By Nicole Colson | April 1, 2005 | Page 2

WHAT COULD drive a child to kill? That's the question residents of the Red Lake Indian Reservation in Minnesota are asking after 16-year-old Jeff Weise shot to death his grandfather and grandfather's partner, before killing seven people at Red Lake High School--including a teacher, security guard and five classmates--and finally turning the gun on himself.

This is the worst school shooting since the killings at Columbine High School in Littleton, Colo., in 1999.

The media focused on the strange blend of neo-Nazi politics that Weise, an Native American, seemingly embraced. But the real source of such a desperate and terrible act--the systematic racism and poverty directed at American Indians--was barely mentioned.

The deck was stacked against Jeff Weise from an early age. His mother was an alcoholic and, according to Jeff's grandmother, would lock him out of the house. In 1997, when he was just 8, Jeff's father committed suicide after a standoff with police on the Red Lake reservation. Months later, his mother was left with major brain damage following a car accident, and Jeff was sent to live with relatives.
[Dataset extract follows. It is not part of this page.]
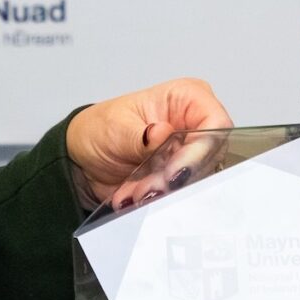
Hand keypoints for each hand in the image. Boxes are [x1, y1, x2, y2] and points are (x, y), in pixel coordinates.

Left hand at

Internet postings show that Jeff became attracted to the idea of "racial purity" and expressed admiration for Hitler. Following his own suicide attempt, he was placed on the anti-depressant Prozac--which studies suggest can cause an increased risk of suicidal thinking and behavior in children. He had stopped attending Red Lake High School twice in the past school year because he became severely depressed.

Like much of the reservation system, Red Lake suffers from high rates of poverty, lack of funding and social problems. According to the Minneapolis Star Tribune, in 2004, four out of five students at the high school lived in poverty according to official government standards. Although poverty levels at Red Lake declined somewhat during the 1990s, more than four out of 10 Red Lake residents are unemployed.

This kind of poverty and systematic racism clearly took a toll on Weise. In Internet postings, he described the reservation as a place where people "choose alcohol over friendship," and where he could not escape "the grave I'm continually digging for myself."

Ojibwa Nation tribal elders have been understandably reluctant to allow the press to dissect reservation life. But as Sister Sharon Sheridan, principal of St. Mary's Mission School on the Red Lake reservation, told the Washington Post: "You can't condone what happened here, but you sure can understand it."

Ironically, the FBI says it has more than $200,000 in funds available for the "victims of mass violence" for those at Red Lake. Where were the government resources before this tragedy occurred? Native Americans have been the victims of "mass violence" for centuries--at the hands of a government that systematically sought to exterminate and imprison them on reservations.

George Bush gave new meaning to the word hypocrisy last week, as he used the media to talk about the need for a culture of "life" in the Terri Schiavo case. Yet it took him a full four days before he bothered to call Ojibwa tribal elders to express his condolences. Where was his concern for the lives of the children at Red Lake?